0

So I was doing some research on the File class in Ruby. As I was digging I learned that File was a subclass of IO. To my understanding when you create an IO object (or File object), a buffer is opened to that file that allows you to read and write to that file. I don't completely understand what a buffer is, but apparently it stays open until you call the #close method on the object. To my understanding this buffer is opened whether you call File.new or File.open (please correct me if I'm wrong on any of this).

So say you like to use the File class for paths and stuff like this:

f = File.new('spec/tmp/testfile.md')
File.basename(f)

But you never call f.close. Does leaving this buffer open leak memory? If I called this several hundred times for a tree in a filesystem would I be in deep trouble?

Thanks for your replies!

PS I know you can just use File.basename('spec/tmp/testfile.md') instead, I'm just using this as an example

webdesserts
  • 1,003
  • 8
  • 22
  • You close files to release file pointers.
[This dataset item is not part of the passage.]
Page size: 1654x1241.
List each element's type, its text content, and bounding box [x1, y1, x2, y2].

And to avoid accidentally overwriting data. Not for leaky memory. – vgoff Nov 13 '12 at 02:58
  • 2
    http://stackoverflow.com/questions/4795447/rubys-file-open-and-the-need-for-f-close. But close them anyway. – numbers1311407 Nov 13 '12 at 02:59
  • thanks @numbers1311407 It seems there's a lot more I need to learn about I/O. Do y'all know any good reads on the subject or "file pointers" specifically? – webdesserts Nov 13 '12 at 03:09
  • No it doesn't. Ruby will GC it, and it will release the underlying structures. – Linuxios Nov 13 '12 at 03:27
  • It doesn't account for the lag between GC action, though, which is not guanteed in a timely manner. And as far as accidentally overwriting data, GC has nothing to do with that. – vgoff Nov 13 '12 at 19:06

1 Answers1

1

Yes

Except for the sys* family of operations, Ruby's IO ops ultimately allocate both file descriptors and buffers.
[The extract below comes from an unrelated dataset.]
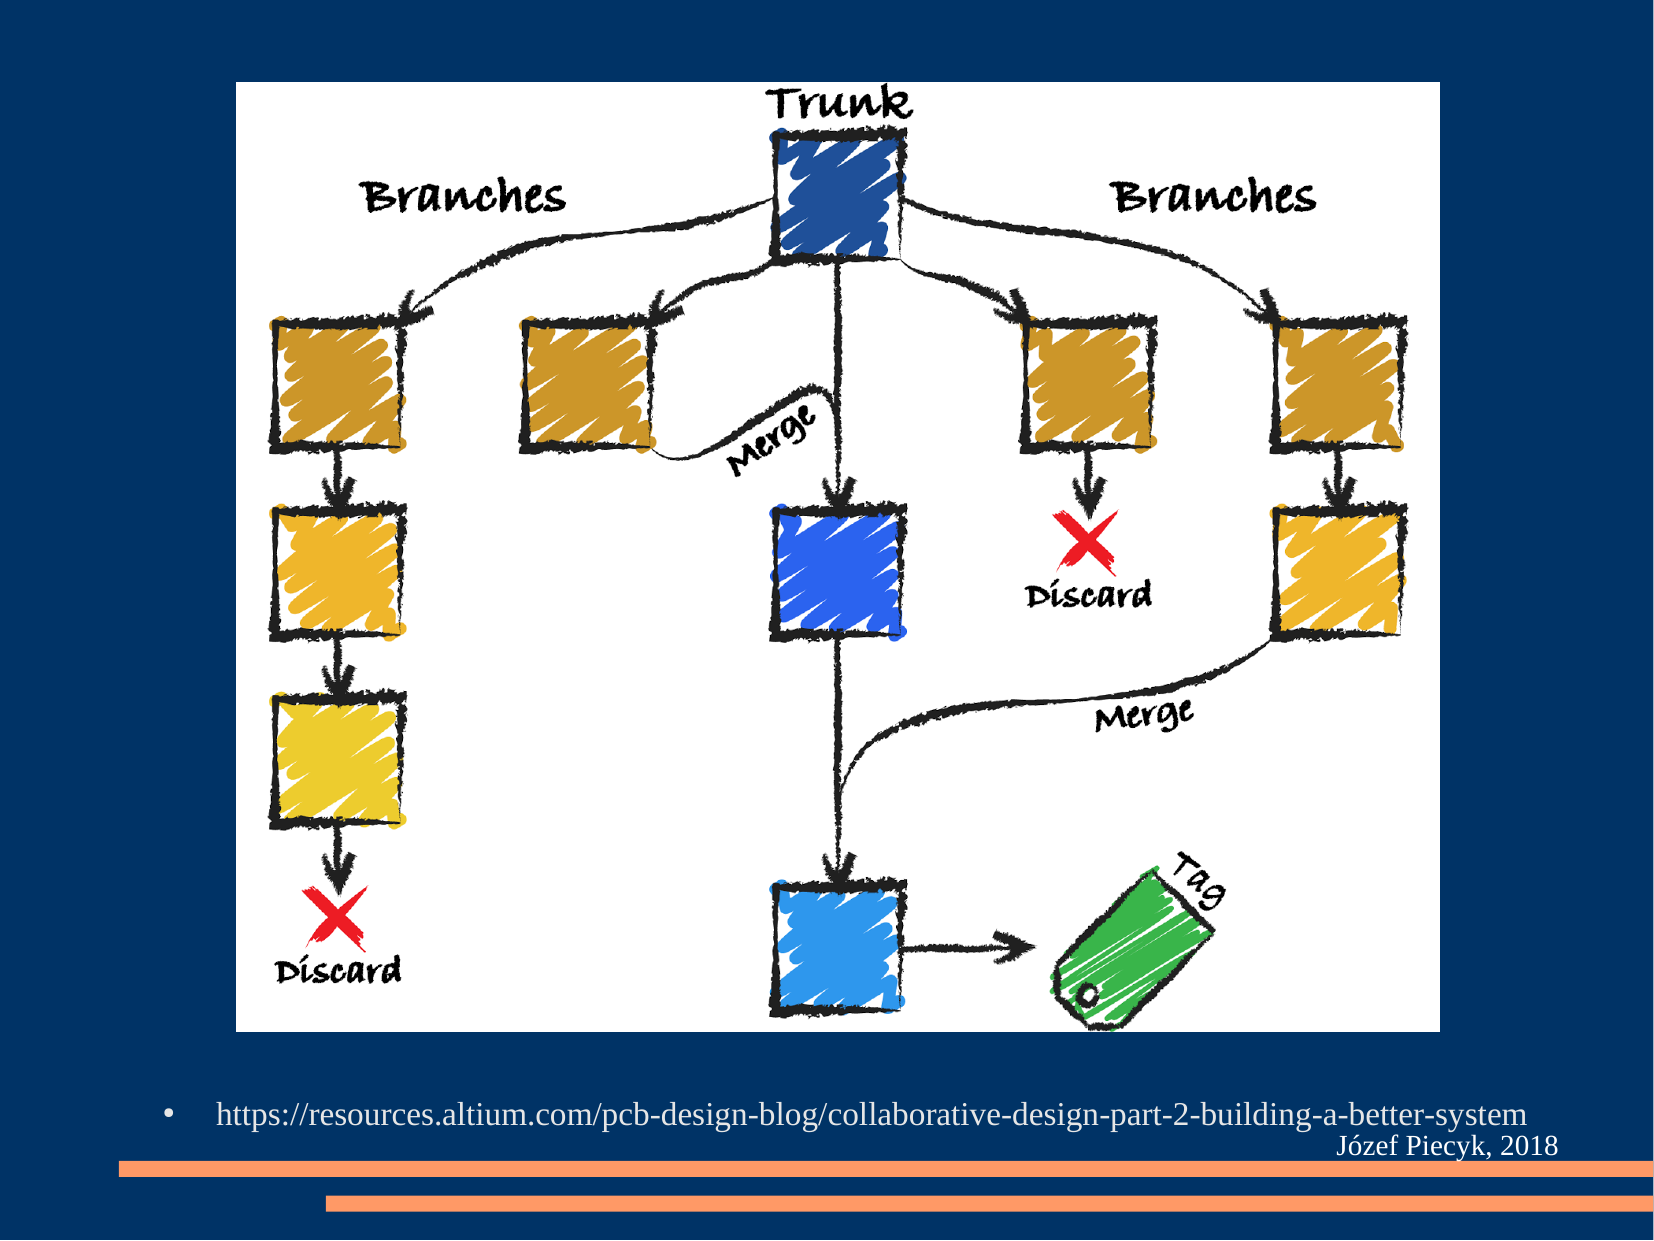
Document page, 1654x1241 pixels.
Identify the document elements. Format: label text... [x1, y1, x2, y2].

If you don't close the IO object then you are correct ... you most likely leak both the fd and the buffer.

Now, if you allocate it in such a way as to overwrite or otherwise end the lifetime of the old reference, then Ruby can g/c the entire object. This will definitely free the buffer, and it will eventually free the FD as well.
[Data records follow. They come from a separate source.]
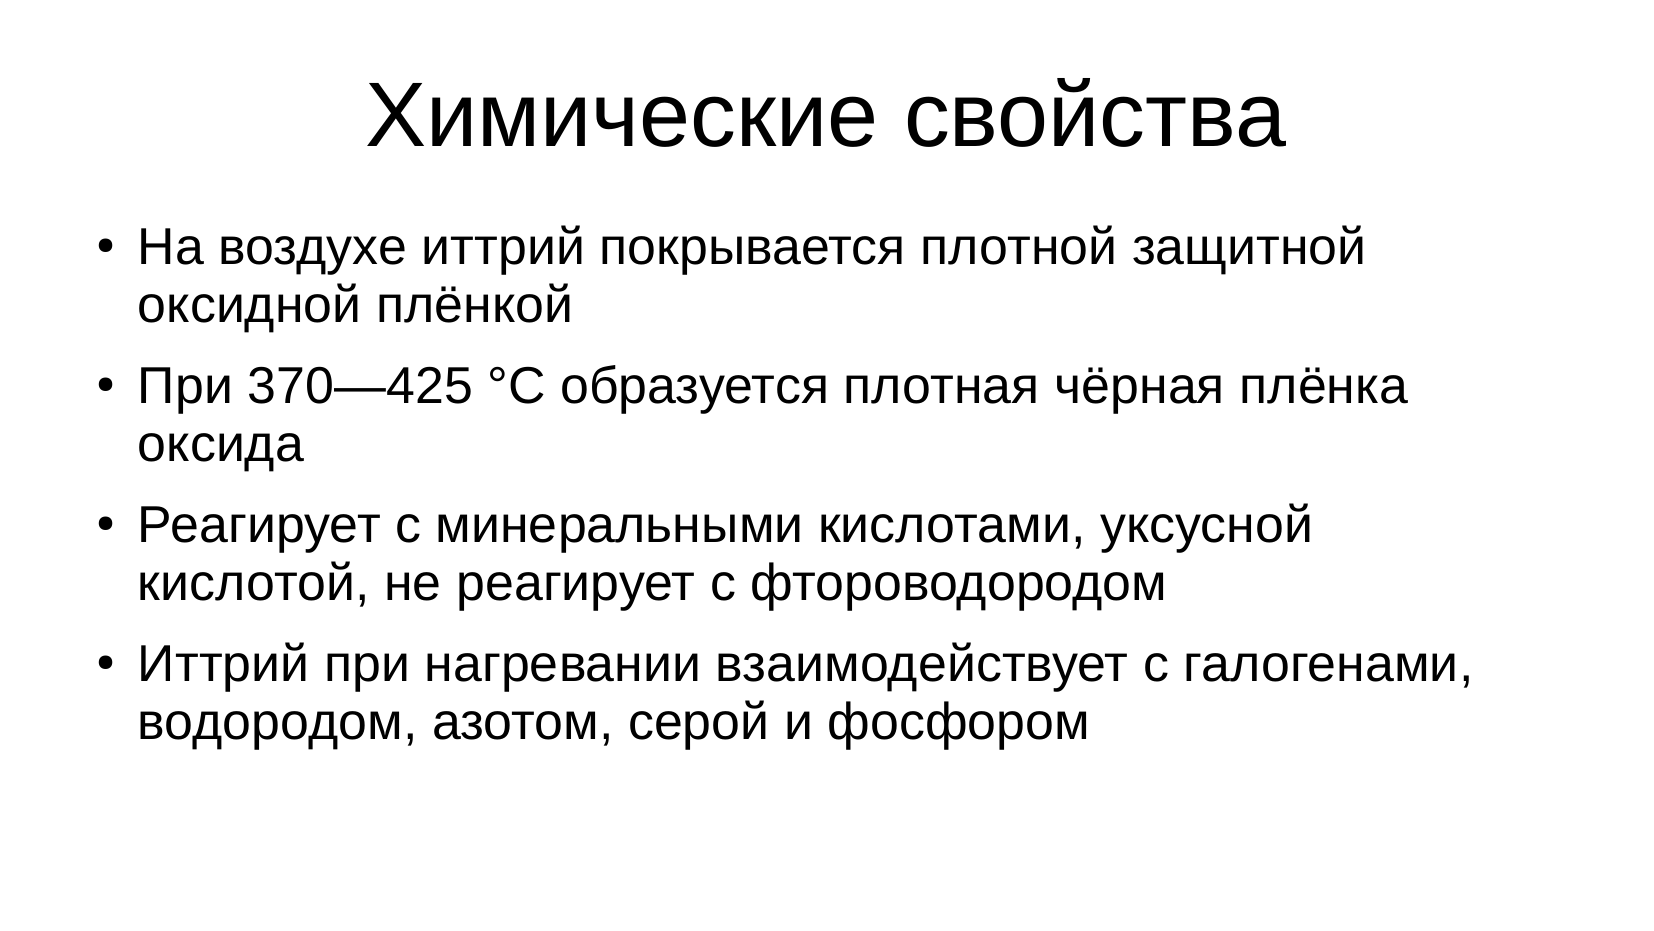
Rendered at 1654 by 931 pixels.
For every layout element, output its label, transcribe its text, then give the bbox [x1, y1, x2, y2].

title Химические свойства [82, 37, 1571, 193]
list На воздухе иттрий покрывается плотной защитной оксидной плёнкой При 370—425 °C образуется плотная чёрная плёнка оксида Реагирует с минеральными кислотами, уксусной кислотой, не реагирует с фтороводородом Иттрий при нагревании взаимодействует с галогенами, водородом, азотом, серой и фосфором [82, 217, 1506, 758]
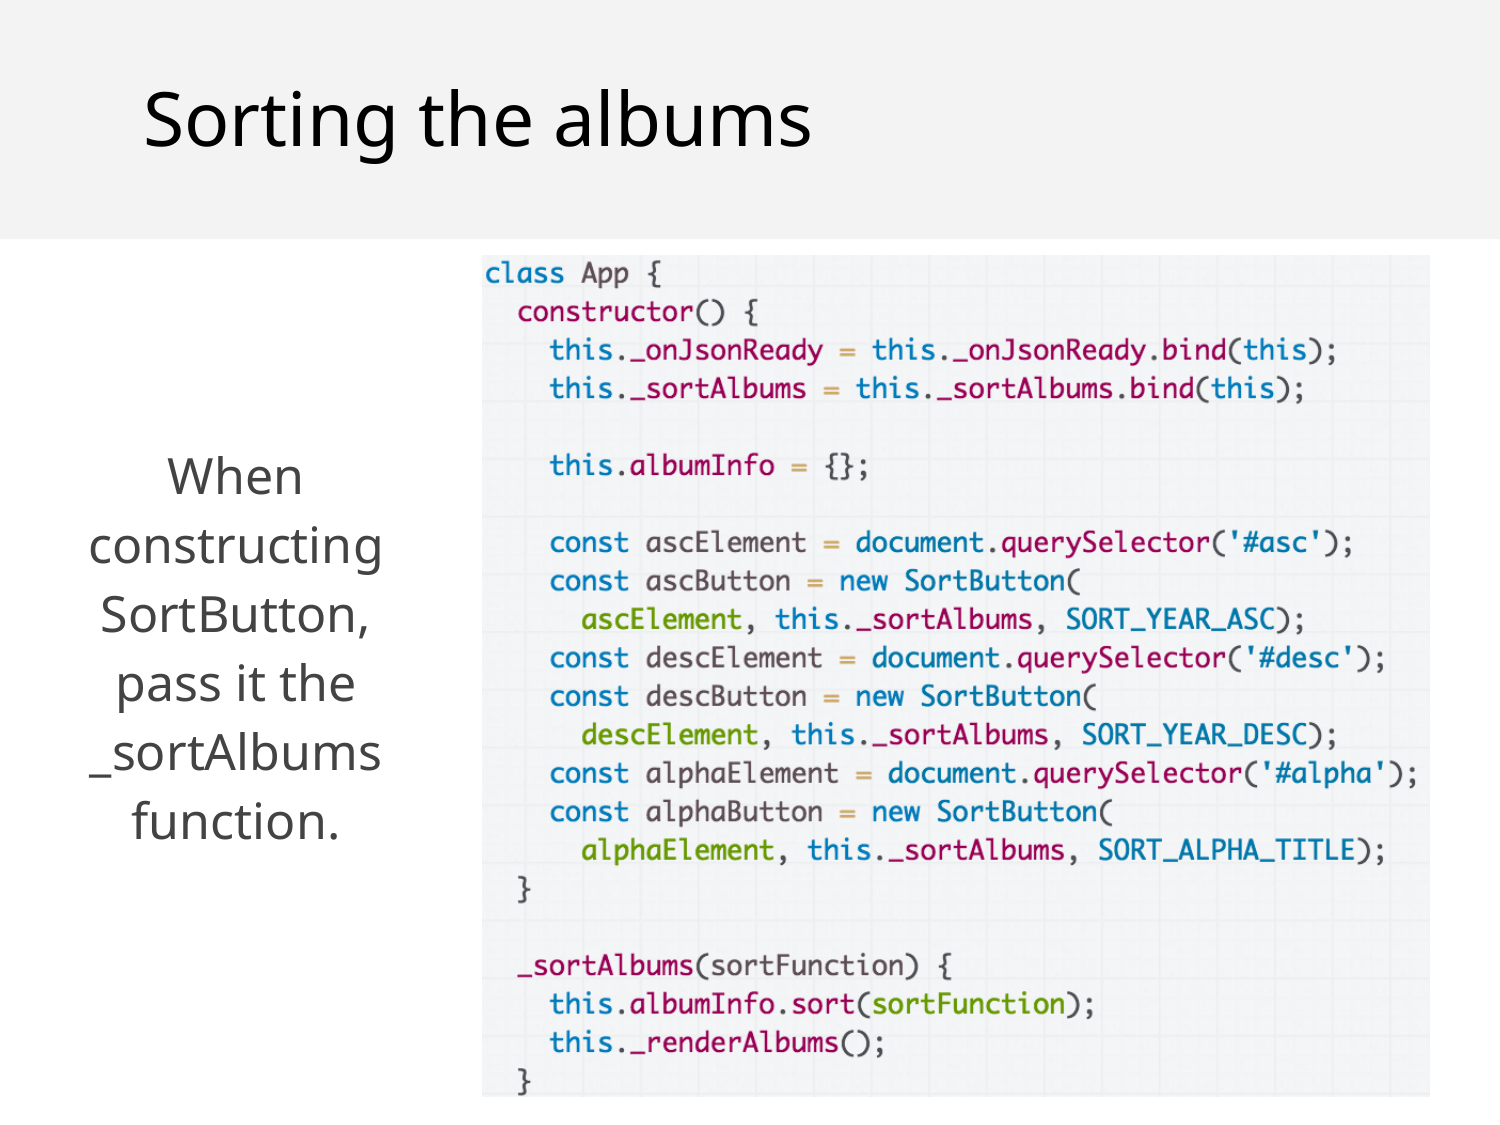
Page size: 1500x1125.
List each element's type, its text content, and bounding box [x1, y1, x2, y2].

list When constructing SortButton, pass it the _sortAlbums function. [32, 420, 441, 1004]
title Sorting the albums [128, 56, 1372, 183]
picture [482, 255, 1430, 1097]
In all languages, however, it's considered quite bad practice to rely upon a g/c-triggered finalizer as it's unpredictable how long it will take and how many outstanding OS-level resources will exist at one time. You may exceed some local limit before the g/c machinery even starts up.

The general rule is to allocate and free OS resources synchronously.


And as long as I'm beating the subject to death, there is an exception. If you are allocating a fixed number of descriptors or something, and they all must exist at once anyway, and the program is going to exit after finishing its work, then it's OK to just leave them. The OS cleans up everything. For example, it's best not to free memory right before exit. The processing needed to manage the heap is completely wasted if the program is about to exit. The OS is just going to put every single page of the program on its free list. And there is an exception to the exception. If it's homework, I would free everything.

DigitalRoss
  • 143,651
  • 25
  • 248
  • 329